Task requirements - Retype the lines of the listing below exactly, but only those from the one containing "planter: none [150,275,247,384]" through the last line; pictures stay out.

Supplied data: Begin

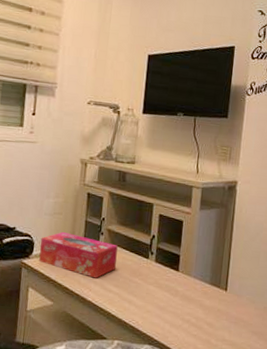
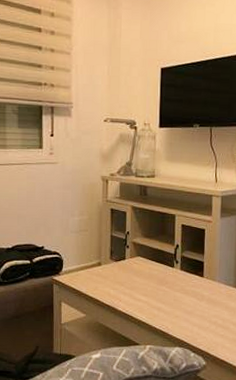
tissue box: present [39,231,118,278] -> none [68,247,144,289]

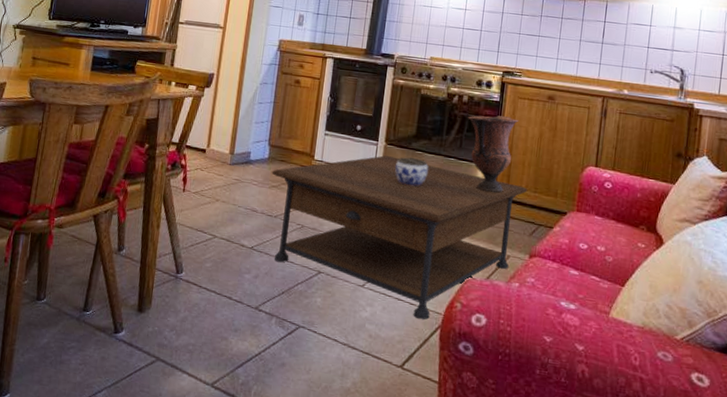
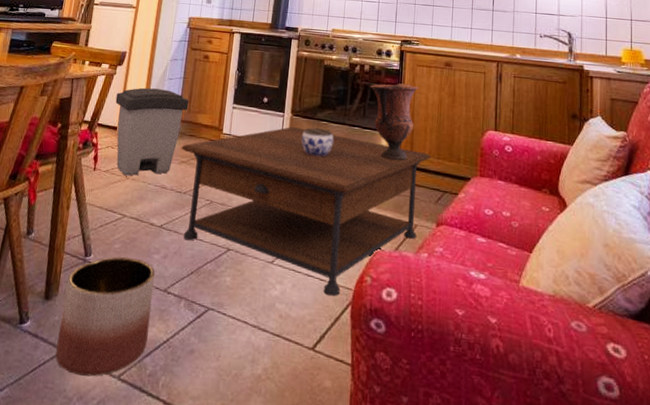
planter: none [150,275,247,384] -> present [55,257,155,377]
trash can: none [203,111,280,199] -> present [115,87,189,176]

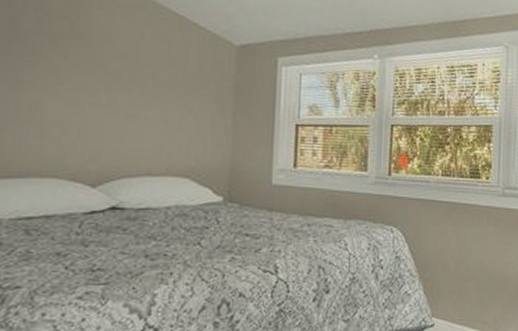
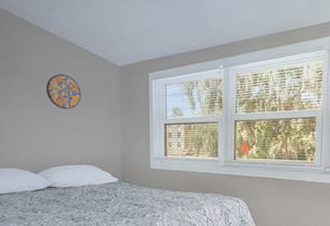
manhole cover: none [122,48,177,98] -> present [45,74,81,110]

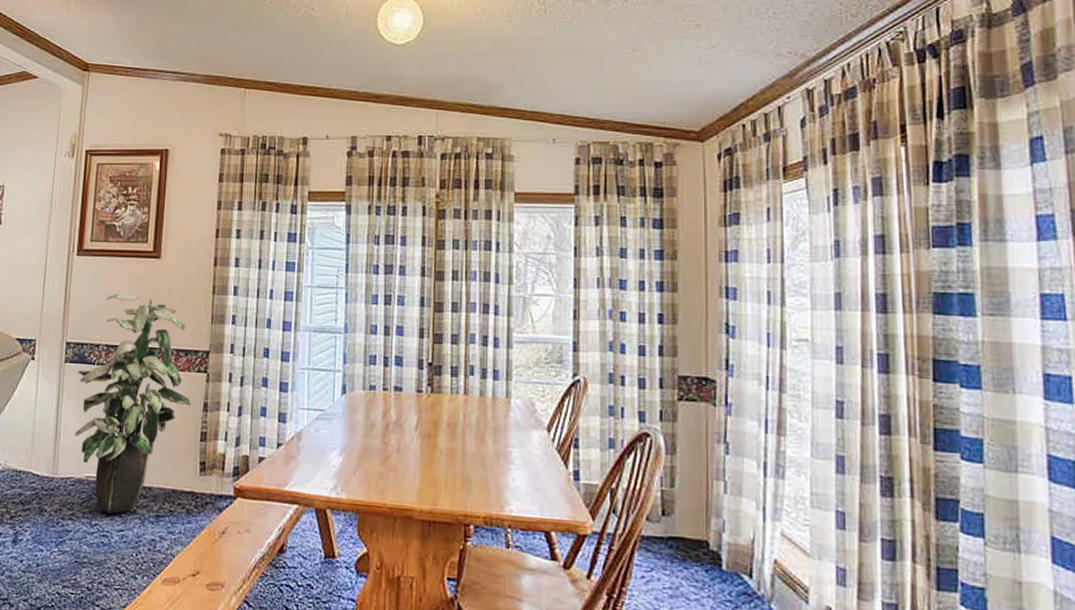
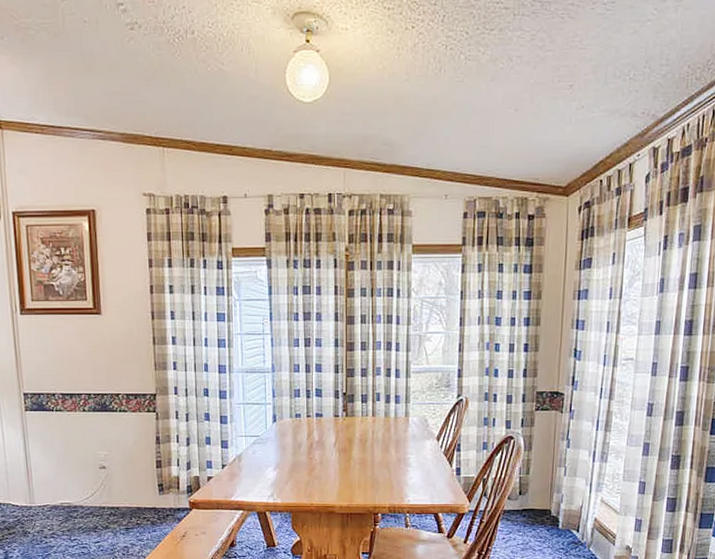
indoor plant: present [74,293,191,514] -> none [39,348,145,530]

Supplied data: End

Answer section -
planter: none [150,275,247,384] -> present [55,257,155,377]
trash can: none [203,111,280,199] -> present [115,87,189,176]

manhole cover: none [122,48,177,98] -> present [45,74,81,110]

indoor plant: present [74,293,191,514] -> none [39,348,145,530]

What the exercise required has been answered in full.